Decide whether each statement below agrees with the text on copyright terms: (a) Gatsby was published in 1925; (b) Dr. Jill Biden has taught history at Northern Virginia College; (c) the United States copyright on Gatsby expired on January 1, 2021. For each statement, answer yes or no and quote the words from the text that decide it.

• **Text block**:
▬▬▬
It is, yes, time for a multidonor national library endowment and two national digital library systems—and something else in the interest of a more literate America: shortened copyright terms.
Gatsby, published in 1925, was illegal to reproduce without authorization in the United States until yesterday, January 1, 2021, when the copyright finally expired in the United States, along with those of other titles, including some that Duke University highlighted as part of the Public Domain Day initiative. I’d love to see the Biden Administration push for truly school-friendly copyright reform shortening outrageously long terms. Dr. Jill Biden, the forthcoming First Lady, has taught English for years at Northern Virginia College—full of cash-strapped students likely to benefit from a wider selection of free books.
Links to Gatsby, An American Tragedy, and 11 other freed works
However much we need copyright reform and well-stocked national digital libraries, it is certainly appropriate to take advantage of what’s legally available now. Below are links for students and other Americans to download some of the books Duke listed as newly freed.
▬▬▬
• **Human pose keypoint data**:
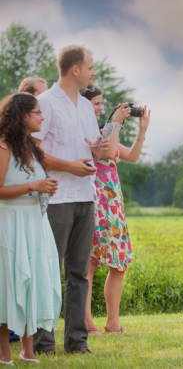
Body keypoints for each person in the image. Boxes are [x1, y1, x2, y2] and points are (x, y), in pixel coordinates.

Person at [32, 45, 108, 355]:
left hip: (85, 198)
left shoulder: (86, 107)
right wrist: (68, 166)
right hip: (56, 198)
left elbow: (90, 150)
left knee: (78, 271)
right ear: (75, 70)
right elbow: (31, 152)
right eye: (90, 67)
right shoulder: (44, 104)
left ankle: (77, 342)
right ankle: (43, 342)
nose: (93, 73)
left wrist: (96, 150)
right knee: (49, 269)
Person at [81, 88, 150, 335]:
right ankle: (88, 324)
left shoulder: (104, 130)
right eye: (96, 103)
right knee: (89, 264)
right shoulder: (85, 132)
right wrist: (115, 121)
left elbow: (130, 155)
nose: (100, 107)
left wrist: (142, 130)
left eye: (101, 104)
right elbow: (107, 152)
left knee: (119, 264)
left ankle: (113, 323)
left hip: (114, 206)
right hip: (95, 202)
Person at [0, 93, 61, 365]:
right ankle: (3, 352)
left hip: (35, 222)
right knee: (9, 283)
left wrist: (46, 187)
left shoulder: (33, 147)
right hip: (10, 224)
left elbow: (35, 183)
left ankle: (28, 350)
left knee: (33, 281)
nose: (42, 117)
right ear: (23, 115)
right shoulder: (3, 147)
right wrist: (32, 187)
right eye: (37, 112)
▬▬▬
• **Reply to the task**:
(a) Yes: "Gatsby, published in 1925"
(b) No: "has taught English for years at Northern Virginia College"
(c) Yes: "until yesterday, January 1, 2021, when the copyright finally expired in the United States"